The chapter outlines several strategies for effective prompt design, such as providing clear instructions, specifying the desired format, and assigning a role to the model. It then explores advanced techniques that significantly enhance LLM reasoning. The most prominent of these is Chain of Thought (CoT) prompting, which encourages the model to generate a step-by-step reasoning process before giving a final answer, dramatically improving performance on complex tasks. Other advanced methods discussed include problem decomposition, self-refinement (where the model critiques and improves its own output), and the use of external tools and retrieval-augmented generation (RAG) to incorporate external knowledge. Finally, the chapter touches on methods for automating prompt creation, such as learning "soft prompts."


### **Chapter 4: Alignment**


Chapter 4 addresses the critical process of alignment, which ensures that an LLM's behavior aligns with human values and intentions, making it helpful, harmless, and honest. This process goes beyond simple task performance and is crucial for the safe deployment of LLMs. The chapter outlines two primary methodologies for achieving alignment after the initial pre-training phase.


The first method is **Instruction Alignment**, achieved through Supervised Fine-Tuning (SFT). In SFT, the pre-trained model is further trained on a high-quality dataset of curated instruction-response pairs, teaching it to follow directions effectively. The second, more complex method is **Human Preference Alignment**, most commonly implemented via Reinforcement Learning from Human Feedback (RLHF). RLHF involves a multi-step process: 1) An initial model is used to generate multiple responses to a prompt. 2) Humans rank these responses based on preference. 3) A separate "reward model" is trained on this human preference data to predict which outputs humans would prefer. 4) This reward model is then used to fine-tune the original LLM using reinforcement learning algorithms like PPO, optimizing the model to generate outputs that maximize the predicted reward. The chapter also introduces Direct Preference Optimization (DPO) as a more direct and less complex alternative to PPO-based RLHF.


### **Chapter 5: Inference**


Chapter 5 focuses on inference, the process of using a trained LLM to generate predictions.

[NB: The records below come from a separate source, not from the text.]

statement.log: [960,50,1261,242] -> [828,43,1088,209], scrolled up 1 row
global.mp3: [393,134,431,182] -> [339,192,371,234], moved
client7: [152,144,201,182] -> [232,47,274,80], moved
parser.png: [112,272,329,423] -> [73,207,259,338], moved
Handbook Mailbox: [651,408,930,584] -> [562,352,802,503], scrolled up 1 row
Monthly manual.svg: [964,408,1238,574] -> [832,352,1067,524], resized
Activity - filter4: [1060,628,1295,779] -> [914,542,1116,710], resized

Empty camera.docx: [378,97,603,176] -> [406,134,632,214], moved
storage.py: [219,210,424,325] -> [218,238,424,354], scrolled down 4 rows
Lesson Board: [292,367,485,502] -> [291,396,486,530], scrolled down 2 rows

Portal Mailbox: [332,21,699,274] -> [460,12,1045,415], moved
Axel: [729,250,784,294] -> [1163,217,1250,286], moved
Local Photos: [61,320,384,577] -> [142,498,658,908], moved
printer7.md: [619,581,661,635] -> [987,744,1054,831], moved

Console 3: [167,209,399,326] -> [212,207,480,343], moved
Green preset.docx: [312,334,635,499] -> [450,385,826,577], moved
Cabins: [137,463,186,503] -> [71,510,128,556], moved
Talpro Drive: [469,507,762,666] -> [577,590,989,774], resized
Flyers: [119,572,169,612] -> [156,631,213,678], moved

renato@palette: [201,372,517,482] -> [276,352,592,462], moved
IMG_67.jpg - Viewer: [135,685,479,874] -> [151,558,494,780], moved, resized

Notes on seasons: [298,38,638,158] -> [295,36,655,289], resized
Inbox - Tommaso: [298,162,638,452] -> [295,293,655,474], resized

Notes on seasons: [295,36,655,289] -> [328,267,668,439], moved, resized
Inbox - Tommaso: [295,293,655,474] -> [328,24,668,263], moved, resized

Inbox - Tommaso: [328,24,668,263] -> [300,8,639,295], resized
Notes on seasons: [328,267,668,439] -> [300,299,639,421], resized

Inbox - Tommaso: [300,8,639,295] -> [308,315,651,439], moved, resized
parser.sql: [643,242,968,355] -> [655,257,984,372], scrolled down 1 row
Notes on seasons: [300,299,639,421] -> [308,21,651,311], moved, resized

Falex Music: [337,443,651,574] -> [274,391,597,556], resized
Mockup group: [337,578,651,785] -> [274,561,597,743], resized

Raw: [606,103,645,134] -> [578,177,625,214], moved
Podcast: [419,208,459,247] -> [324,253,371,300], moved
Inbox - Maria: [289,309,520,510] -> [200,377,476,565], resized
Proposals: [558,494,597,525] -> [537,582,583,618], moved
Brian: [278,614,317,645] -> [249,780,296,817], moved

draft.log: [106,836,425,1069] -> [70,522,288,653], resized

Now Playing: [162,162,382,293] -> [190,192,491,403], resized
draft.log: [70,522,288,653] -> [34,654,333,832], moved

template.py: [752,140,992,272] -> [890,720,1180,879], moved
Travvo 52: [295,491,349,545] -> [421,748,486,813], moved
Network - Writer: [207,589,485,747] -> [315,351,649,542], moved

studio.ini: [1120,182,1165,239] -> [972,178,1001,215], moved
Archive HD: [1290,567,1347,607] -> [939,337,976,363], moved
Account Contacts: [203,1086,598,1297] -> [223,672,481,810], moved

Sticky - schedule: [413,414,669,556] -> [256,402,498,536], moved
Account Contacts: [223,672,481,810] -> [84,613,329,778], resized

The core of LLM inference is divided into a two-phase framework: **Prefilling and Decoding**. In the prefilling phase, the input prompt is processed in a highly parallelized, single pass to compute the initial Key-Value (KV) cache. This phase is compute-bound. The subsequent decoding phase is an auto-regressive, token-by-token generation process that uses this KV cache. This phase is memory-bound due to the large memory footprint of the cache and the sequential nature of the generation.


The chapter details the various search strategies, or decoding algorithms, used to select the next token at each step. These include deterministic methods like greedy search and beam search, as well as a stochastic sampling methods like top-k and top-p (nucleus) sampling, which introduce diversity into the output. To improve efficiency, the chapter covers advanced batching techniques like continuous batching and PagedAttention, which optimize GPU utilization by dynamically managing requests of varying lengths. It also explains speculative decoding, a method that uses a smaller, faster "draft" model to generate candidate tokens that are then verified in a single pass by the larger, more powerful model, significantly accelerating the decoding process.